Insisto no pedido feito no meu último relatório, de qualquer disposição que abrigue à estes instituidores a apresentarem as provas de capacidade que são exigidas para o magistério público.

Pelo mesmo quadro, vê-se terem estas escolas sido freqüentadas por 186 alunos de ambos os sexos.

 

Instrução Secundária

Existem criadas em toda a Província duas cadeiras de gramática latina sendo uma na Capital regida pelo Reverendo Cônego Manoel Pereira Mendes, que lecionava 20 alunos, dos quais 8 aprenderam ao mesmo tempo o Francês, e outra na Vila de Poconé, vaga a mais de um ano.

Continuo a pensar, como expus no meu último relatório, que a conservação da cadeira da capital é supérflua, visto haver no Seminário semelhantes cadeiras.

 

Orçamento

A despesa com instrução pública para o ano passado foi orçada em 15:050$000, e a efetiva computadas as quantias por se pagarem, não excedeu à 12:668$718, havendo a diferença para menos, de 2:381$219.

A despesa para o corrente de 1861 foi orçada em 14:450$000, e a que se deve fazer no ano de 1862, sobe à 14:340$000 conforme o orçamento junto. Nele contemplo o aumento de 120$000 por ano ao amanuense desta Inspetoria, cujo vencimento é de uma mesquinhez, talvez sem exemplo, e Não correspondente ao seu trabalho.

Tendo assim informado a V. Ex. º haja de desculpar-me as suas imperfeições.

         Deus guarde a V.Exa.

         Inspetoria Geral dos Estudos em Cuiabá, 21 de março de 1861.

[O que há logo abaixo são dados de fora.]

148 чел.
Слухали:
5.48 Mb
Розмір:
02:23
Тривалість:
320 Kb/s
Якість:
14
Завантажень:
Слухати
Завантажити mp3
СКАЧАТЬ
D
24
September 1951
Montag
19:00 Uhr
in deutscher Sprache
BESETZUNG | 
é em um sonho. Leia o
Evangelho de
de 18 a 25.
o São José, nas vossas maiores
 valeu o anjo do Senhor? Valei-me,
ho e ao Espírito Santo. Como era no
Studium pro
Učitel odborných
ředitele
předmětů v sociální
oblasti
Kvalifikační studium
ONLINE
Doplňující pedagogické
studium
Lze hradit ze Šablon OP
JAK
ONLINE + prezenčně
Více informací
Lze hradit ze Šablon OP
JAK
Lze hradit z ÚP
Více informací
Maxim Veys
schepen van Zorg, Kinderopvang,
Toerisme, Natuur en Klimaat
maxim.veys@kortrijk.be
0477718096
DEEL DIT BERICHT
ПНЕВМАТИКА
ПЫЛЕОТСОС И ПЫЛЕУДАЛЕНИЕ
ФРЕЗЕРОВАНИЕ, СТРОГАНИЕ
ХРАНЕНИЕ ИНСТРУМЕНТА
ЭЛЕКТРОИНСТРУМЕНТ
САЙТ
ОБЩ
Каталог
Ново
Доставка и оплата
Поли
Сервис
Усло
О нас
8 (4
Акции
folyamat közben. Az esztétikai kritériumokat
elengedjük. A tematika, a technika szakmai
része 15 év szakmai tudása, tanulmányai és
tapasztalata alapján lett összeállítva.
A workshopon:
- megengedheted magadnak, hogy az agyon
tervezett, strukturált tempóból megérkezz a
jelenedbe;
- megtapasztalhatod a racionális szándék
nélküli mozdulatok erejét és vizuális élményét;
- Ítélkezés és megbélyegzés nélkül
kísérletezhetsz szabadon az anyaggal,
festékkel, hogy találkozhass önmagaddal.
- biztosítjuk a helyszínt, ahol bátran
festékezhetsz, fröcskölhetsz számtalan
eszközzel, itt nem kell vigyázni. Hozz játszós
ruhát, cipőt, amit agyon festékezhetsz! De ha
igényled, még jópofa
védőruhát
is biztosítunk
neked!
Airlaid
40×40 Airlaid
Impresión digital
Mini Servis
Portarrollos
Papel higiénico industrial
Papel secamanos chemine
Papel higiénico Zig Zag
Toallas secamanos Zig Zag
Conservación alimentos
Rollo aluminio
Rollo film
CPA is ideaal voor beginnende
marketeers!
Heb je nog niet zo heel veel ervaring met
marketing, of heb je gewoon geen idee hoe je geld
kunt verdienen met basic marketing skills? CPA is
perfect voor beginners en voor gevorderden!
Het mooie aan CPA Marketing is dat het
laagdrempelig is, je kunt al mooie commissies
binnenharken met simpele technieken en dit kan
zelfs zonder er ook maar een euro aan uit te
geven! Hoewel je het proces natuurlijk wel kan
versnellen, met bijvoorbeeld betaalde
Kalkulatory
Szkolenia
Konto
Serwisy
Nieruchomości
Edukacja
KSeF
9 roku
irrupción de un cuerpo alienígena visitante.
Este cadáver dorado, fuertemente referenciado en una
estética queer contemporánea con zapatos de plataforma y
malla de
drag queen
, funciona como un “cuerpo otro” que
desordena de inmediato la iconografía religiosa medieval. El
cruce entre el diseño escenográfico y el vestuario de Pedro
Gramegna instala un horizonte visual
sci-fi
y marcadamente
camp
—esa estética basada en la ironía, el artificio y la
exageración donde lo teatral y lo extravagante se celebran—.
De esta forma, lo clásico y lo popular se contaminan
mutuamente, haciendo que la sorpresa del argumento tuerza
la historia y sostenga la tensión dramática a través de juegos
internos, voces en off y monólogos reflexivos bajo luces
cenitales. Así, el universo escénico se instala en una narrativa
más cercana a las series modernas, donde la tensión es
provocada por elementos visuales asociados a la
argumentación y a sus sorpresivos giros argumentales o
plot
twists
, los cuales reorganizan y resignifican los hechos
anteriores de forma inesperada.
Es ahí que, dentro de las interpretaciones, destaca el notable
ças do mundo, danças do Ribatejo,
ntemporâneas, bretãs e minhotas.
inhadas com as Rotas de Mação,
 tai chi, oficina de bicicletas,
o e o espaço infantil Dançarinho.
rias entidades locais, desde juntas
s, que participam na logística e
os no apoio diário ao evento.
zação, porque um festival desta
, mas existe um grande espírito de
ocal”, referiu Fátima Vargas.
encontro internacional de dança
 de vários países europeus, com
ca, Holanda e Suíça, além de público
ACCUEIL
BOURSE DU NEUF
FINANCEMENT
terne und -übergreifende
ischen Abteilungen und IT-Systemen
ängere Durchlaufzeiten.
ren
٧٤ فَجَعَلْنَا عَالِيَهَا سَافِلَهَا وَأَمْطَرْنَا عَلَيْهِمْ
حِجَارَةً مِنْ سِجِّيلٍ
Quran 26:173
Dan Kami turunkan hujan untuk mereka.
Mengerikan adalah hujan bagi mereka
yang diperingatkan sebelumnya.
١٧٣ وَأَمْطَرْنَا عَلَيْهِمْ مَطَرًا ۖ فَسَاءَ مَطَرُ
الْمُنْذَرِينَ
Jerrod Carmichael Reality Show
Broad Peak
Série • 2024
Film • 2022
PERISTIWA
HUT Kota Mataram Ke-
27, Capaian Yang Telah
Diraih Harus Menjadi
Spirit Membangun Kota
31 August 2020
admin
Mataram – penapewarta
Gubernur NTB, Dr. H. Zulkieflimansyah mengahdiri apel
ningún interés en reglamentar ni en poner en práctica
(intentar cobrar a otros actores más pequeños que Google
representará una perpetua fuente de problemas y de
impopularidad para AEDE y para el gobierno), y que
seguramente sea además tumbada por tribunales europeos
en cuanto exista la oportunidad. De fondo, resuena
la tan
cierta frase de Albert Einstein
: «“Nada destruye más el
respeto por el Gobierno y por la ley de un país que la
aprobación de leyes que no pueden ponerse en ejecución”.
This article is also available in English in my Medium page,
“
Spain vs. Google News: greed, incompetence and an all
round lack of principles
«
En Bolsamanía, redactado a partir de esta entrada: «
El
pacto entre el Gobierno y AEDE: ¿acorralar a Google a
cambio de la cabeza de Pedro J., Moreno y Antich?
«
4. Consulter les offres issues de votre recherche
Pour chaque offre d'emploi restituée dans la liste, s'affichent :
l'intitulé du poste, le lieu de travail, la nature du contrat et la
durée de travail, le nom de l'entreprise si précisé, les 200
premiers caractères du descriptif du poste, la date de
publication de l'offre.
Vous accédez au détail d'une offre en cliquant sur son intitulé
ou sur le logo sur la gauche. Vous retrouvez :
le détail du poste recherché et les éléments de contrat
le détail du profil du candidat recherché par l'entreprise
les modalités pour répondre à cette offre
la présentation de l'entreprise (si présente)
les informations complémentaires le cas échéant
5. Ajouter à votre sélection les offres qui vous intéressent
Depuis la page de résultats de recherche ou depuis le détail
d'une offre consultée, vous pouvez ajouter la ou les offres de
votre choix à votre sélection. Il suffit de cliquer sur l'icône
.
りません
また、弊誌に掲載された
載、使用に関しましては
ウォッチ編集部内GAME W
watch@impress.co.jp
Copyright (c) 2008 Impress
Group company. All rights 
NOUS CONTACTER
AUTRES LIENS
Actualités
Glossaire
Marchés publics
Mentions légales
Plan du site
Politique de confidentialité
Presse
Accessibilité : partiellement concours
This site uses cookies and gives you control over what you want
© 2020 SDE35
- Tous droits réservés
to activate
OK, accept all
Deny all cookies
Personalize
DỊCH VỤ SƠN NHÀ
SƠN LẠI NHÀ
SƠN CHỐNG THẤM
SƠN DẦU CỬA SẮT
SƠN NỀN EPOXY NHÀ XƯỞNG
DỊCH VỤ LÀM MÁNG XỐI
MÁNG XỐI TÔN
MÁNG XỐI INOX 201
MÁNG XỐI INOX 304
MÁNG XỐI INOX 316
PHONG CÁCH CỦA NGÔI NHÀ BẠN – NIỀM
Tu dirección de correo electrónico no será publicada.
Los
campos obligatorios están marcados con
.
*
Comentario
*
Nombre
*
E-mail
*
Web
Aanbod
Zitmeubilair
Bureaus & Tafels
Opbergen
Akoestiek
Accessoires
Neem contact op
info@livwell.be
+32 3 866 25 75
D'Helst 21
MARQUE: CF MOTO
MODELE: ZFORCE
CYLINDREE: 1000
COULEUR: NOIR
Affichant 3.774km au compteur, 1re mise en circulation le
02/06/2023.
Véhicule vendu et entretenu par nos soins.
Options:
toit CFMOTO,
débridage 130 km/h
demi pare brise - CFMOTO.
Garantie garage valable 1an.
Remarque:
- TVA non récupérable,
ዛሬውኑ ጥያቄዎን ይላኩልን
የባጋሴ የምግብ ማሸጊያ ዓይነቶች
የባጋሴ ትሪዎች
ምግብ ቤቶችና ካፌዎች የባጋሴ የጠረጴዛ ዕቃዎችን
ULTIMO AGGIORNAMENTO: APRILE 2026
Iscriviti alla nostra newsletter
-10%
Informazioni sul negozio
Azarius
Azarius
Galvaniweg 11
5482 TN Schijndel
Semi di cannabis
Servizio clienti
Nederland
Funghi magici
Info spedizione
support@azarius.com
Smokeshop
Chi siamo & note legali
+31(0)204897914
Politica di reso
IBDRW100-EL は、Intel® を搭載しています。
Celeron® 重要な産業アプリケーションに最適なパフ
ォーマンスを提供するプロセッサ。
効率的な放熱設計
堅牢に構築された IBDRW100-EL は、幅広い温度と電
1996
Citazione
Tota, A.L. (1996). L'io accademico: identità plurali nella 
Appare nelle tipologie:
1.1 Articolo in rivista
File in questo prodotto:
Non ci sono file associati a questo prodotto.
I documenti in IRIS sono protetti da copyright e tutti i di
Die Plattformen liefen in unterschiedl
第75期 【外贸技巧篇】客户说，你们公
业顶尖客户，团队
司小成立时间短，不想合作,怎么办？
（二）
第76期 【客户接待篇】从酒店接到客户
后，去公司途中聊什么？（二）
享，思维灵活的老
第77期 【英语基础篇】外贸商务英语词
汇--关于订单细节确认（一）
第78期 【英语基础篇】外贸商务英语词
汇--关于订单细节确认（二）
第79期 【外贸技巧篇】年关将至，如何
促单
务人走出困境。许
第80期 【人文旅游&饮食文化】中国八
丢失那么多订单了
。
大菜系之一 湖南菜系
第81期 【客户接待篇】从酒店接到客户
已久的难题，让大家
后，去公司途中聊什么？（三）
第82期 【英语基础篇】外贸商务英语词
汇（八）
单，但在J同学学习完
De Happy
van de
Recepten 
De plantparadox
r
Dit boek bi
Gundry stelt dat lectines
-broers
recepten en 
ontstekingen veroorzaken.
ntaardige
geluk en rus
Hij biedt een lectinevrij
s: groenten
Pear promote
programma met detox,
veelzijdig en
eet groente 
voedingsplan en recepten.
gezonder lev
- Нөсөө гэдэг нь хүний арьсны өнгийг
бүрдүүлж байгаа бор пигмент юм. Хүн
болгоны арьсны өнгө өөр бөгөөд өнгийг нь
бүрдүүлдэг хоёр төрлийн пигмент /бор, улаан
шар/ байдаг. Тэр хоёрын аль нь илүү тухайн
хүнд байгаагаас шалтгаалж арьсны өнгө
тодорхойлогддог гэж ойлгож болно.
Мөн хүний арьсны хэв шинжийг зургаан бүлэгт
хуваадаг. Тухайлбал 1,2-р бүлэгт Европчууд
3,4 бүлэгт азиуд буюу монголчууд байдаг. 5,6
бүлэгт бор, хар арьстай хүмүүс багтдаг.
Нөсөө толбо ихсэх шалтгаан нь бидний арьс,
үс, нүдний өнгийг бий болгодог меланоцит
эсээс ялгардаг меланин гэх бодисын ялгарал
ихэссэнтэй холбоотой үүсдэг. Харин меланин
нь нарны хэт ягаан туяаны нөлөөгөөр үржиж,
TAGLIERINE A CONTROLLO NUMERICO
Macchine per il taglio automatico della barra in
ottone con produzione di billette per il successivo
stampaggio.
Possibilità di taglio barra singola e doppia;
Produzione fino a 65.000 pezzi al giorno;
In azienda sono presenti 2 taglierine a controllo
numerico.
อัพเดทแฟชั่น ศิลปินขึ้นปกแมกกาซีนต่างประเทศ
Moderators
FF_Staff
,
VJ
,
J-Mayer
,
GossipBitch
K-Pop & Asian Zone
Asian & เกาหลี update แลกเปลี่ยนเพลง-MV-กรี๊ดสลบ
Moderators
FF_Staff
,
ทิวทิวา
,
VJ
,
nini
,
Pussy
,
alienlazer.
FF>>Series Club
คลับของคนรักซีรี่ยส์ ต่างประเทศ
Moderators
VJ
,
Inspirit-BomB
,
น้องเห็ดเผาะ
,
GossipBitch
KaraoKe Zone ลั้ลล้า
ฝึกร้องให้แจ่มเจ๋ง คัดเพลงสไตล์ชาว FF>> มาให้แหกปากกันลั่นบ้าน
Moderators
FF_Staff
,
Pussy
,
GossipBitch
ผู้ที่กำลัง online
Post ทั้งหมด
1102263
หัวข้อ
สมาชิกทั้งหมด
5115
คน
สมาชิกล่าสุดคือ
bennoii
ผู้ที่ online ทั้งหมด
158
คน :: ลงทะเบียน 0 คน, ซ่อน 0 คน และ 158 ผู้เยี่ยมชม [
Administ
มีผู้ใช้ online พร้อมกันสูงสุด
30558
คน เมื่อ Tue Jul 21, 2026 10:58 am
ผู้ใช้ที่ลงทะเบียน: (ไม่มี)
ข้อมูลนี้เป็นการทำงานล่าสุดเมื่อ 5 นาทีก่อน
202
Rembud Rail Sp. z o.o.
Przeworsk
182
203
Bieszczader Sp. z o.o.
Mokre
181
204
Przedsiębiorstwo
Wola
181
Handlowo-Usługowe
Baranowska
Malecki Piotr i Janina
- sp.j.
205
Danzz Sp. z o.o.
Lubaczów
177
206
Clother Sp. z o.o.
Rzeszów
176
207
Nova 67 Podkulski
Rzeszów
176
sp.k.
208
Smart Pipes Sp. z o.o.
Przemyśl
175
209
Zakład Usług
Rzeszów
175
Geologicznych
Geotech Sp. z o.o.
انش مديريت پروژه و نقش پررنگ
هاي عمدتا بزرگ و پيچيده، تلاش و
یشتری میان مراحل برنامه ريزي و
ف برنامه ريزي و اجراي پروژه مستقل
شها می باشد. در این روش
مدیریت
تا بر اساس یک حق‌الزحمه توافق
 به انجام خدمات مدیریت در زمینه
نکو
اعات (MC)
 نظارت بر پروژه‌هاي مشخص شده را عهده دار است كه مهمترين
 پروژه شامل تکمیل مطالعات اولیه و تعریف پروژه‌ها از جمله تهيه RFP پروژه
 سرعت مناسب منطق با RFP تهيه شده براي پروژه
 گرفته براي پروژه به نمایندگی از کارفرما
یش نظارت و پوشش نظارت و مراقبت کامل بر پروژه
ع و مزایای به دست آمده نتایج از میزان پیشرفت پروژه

Ilmo. Exmo. Sr. Antônio Pedro de Alencastro, digníssimo presidente desta província.

O Inspetor Geral

Joaquim Gaudie Ley

Joaquim Gaudie Ley nomeado pela portaria da Presidência do dia 6 de novembro de 1849.

 

Salários - 1860

Professor da Capital 2º grau            960$000

        “        “      “     1º grau            840$000

        “        “  Pedro  2º grau            600$000

        “        “  Diamantino, Poconé   500$000

        “        “  Outros + distantes      400$000

                      ou poucos alunos

 

 

 

 

[1] Professor no Colegiado de Pedagogia da Universidade Estadual do Oeste do Paraná – Unioeste, campus de Cascavel. Membro do Grupo de Pesquisa HISTEDOPR (GT local do HISTEDBR), onde desenvolve pesquisa na linha: História, Sociedade e Educação. Historiador e Mestre em Educação pela UFMT. Atualmente é doutorando em Educação pela UFSCAR na área de Fundamentos da Educação, onde desenvolve pesquisa sobre a instrução elementar no Brasil do século XIX.